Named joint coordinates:
== Segment start ==

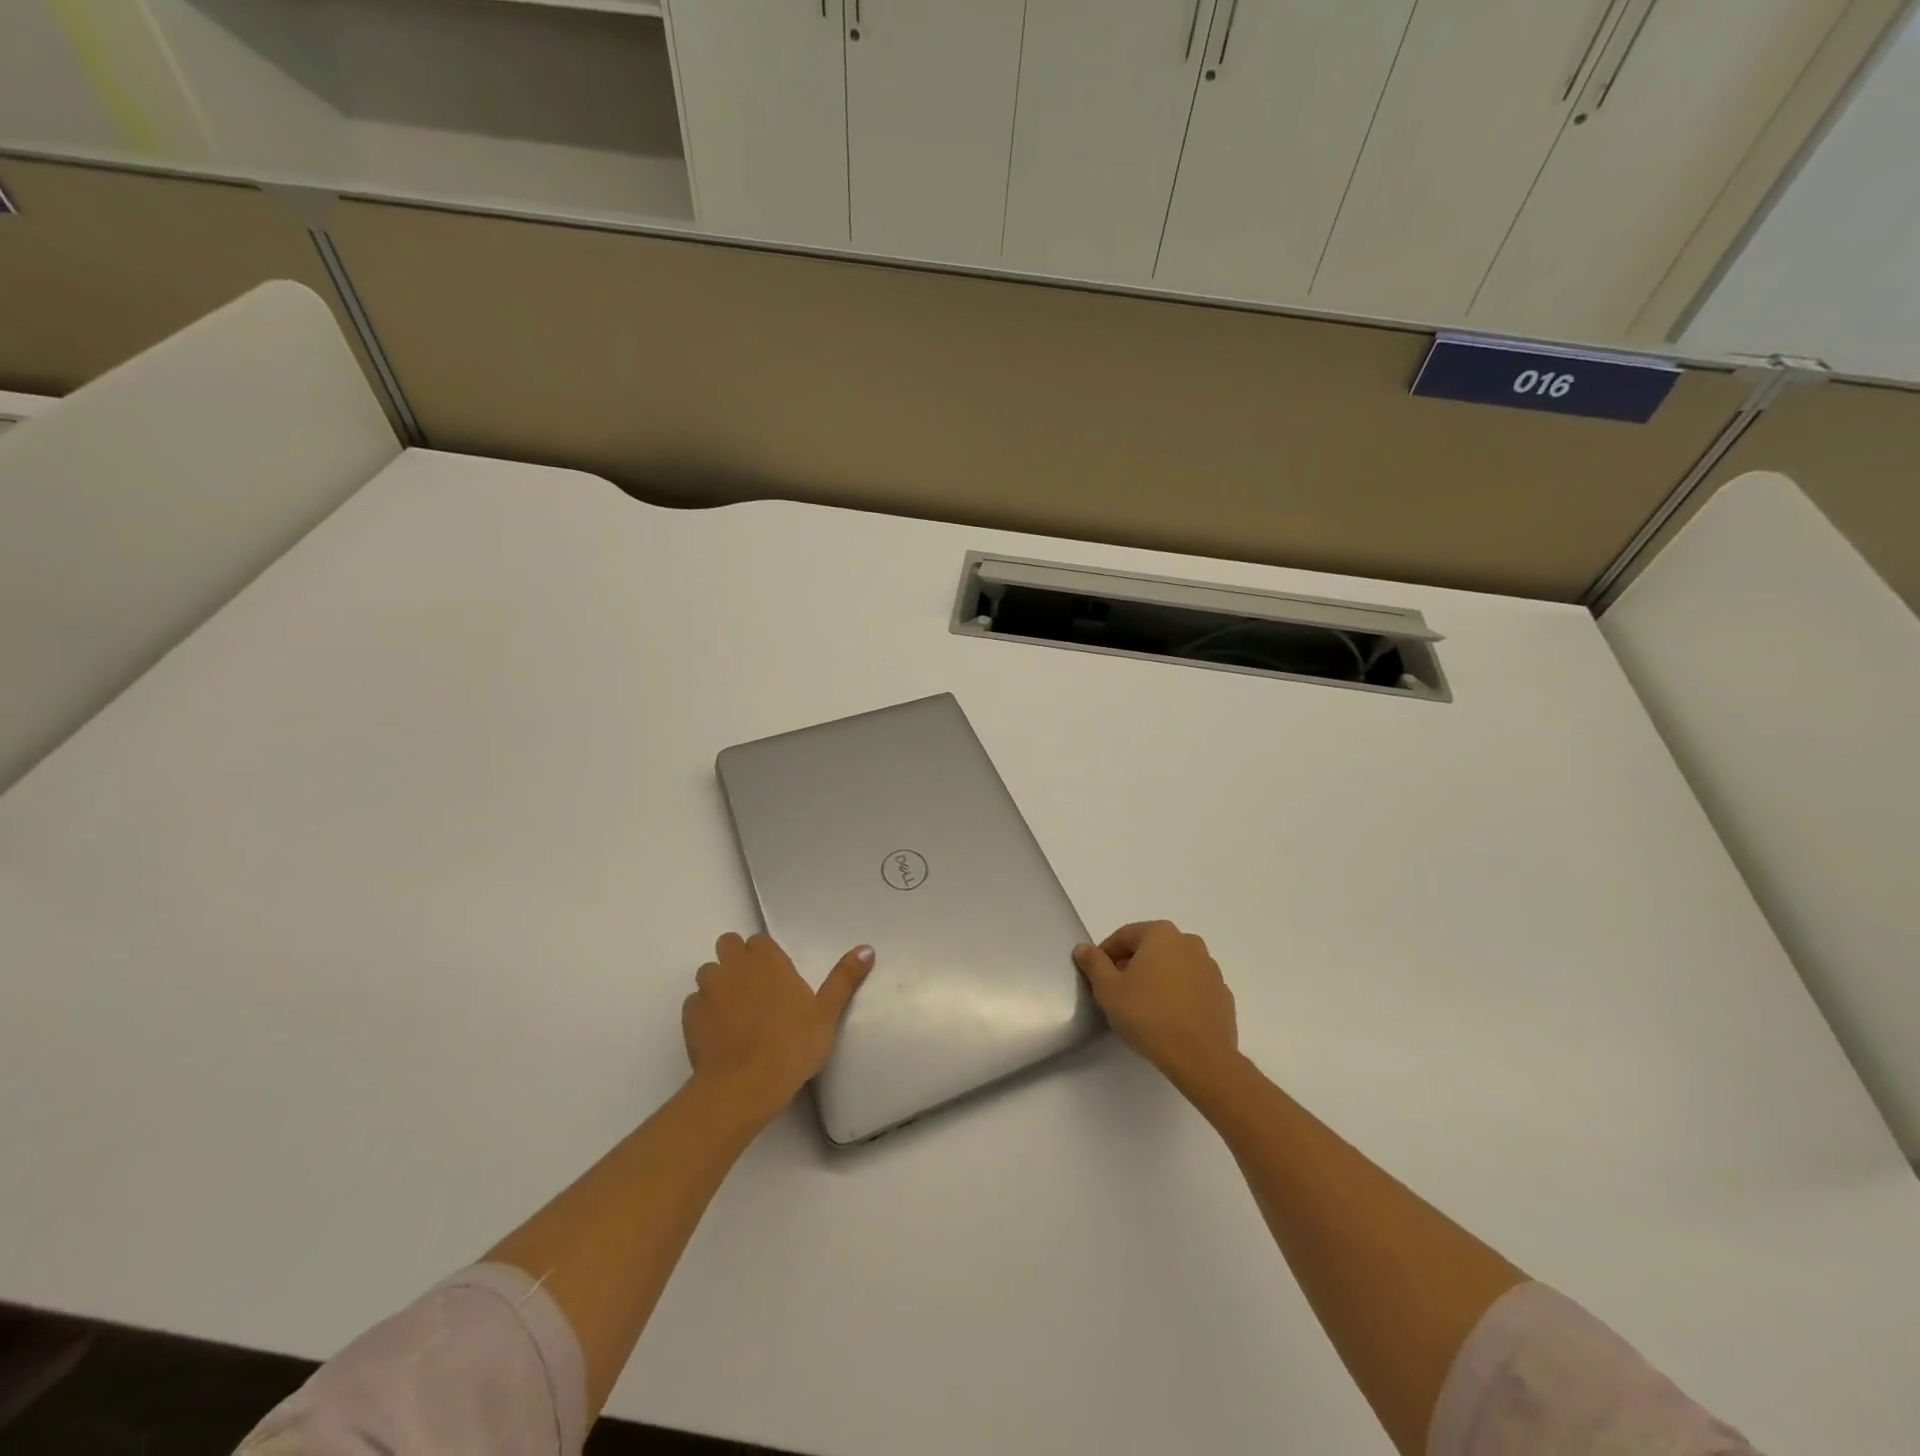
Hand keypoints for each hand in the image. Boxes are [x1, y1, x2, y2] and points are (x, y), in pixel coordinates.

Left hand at [683, 933, 874, 1124]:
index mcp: (767, 961)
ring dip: (719, 983)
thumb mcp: (827, 1012)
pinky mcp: (689, 1017)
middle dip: (736, 959)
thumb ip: (845, 978)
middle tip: (754, 987)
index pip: (759, 940)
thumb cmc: (792, 1045)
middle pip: (728, 945)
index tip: (775, 975)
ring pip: (708, 972)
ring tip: (735, 1010)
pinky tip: (718, 1031)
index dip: (765, 954)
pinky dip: (704, 1011)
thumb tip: (867, 948)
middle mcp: (735, 967)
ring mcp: (708, 991)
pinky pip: (694, 1003)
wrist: (744, 1086)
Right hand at [1075, 921, 1237, 1087]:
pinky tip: (1168, 1019)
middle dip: (1132, 966)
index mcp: (1161, 934)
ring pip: (1173, 967)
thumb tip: (1083, 948)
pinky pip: (1192, 988)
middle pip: (1150, 949)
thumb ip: (1093, 963)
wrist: (1200, 1057)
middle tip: (1118, 993)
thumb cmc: (1148, 1015)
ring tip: (1143, 1008)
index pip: (1124, 936)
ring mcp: (1210, 969)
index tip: (1098, 978)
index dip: (1105, 955)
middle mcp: (1189, 943)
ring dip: (1157, 980)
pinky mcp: (1222, 995)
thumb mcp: (1108, 989)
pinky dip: (1178, 996)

== Segment end ==

▸ **Your task**: Please return only the lines from the one that contains "index dip: (1105, 955)" through the final line of the entries, each exactly as written.

▸ **Answer area**:
index dip: (1105, 955)
middle mcp: (1189, 943)
ring dip: (1157, 980)
pinky mcp: (1222, 995)
thumb mcp: (1108, 989)
pinky dip: (1178, 996)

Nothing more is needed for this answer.